** What this task involves **
Copy only what lies from the line containing "Picture 2: Two" through the line containing "Picture 3: xy, xz, yz;" in the entries below, keeping both end lines exact and dropping every picture.
Content starts
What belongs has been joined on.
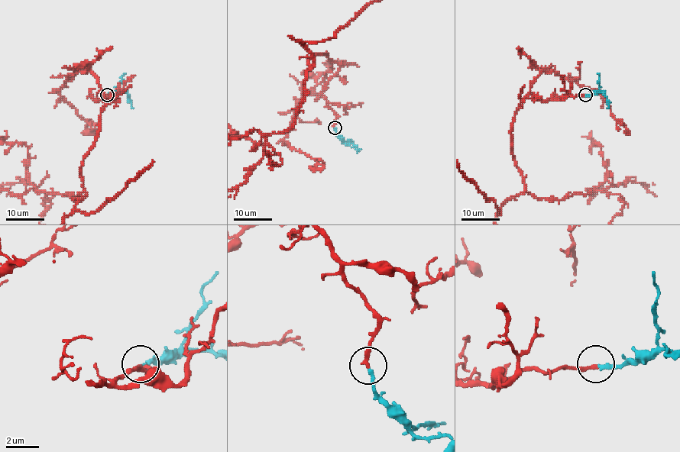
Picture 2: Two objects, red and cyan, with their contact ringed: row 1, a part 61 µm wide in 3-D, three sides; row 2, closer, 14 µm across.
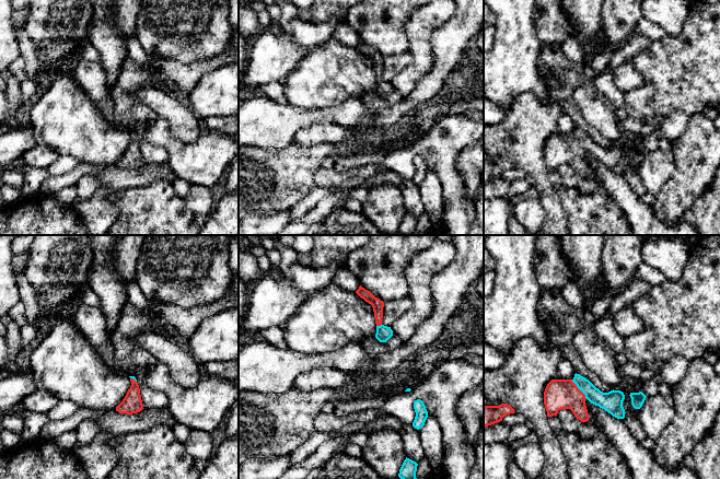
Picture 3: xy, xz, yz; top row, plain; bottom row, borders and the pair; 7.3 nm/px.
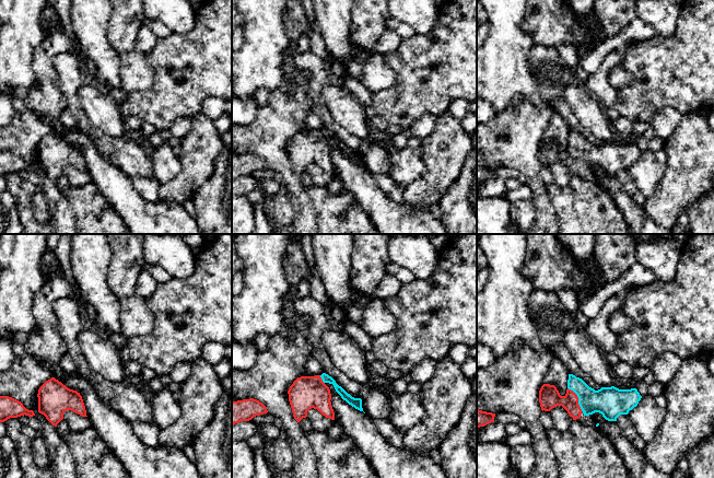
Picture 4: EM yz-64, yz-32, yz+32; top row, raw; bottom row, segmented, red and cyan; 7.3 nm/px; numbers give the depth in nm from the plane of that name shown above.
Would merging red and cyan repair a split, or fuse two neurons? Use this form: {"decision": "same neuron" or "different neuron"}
{"decision": "same neuron"}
Content ends
** Result of this task **
Picture 2: Two objects, red and cyan, with their contact ringed: row 1, a part 61 µm wide in 3-D, three sides; row 2, closer, 14 µm across.
Picture 3: xy, xz, yz; top row, plain; bottom row, borders and the pair; 7.3 nm/px.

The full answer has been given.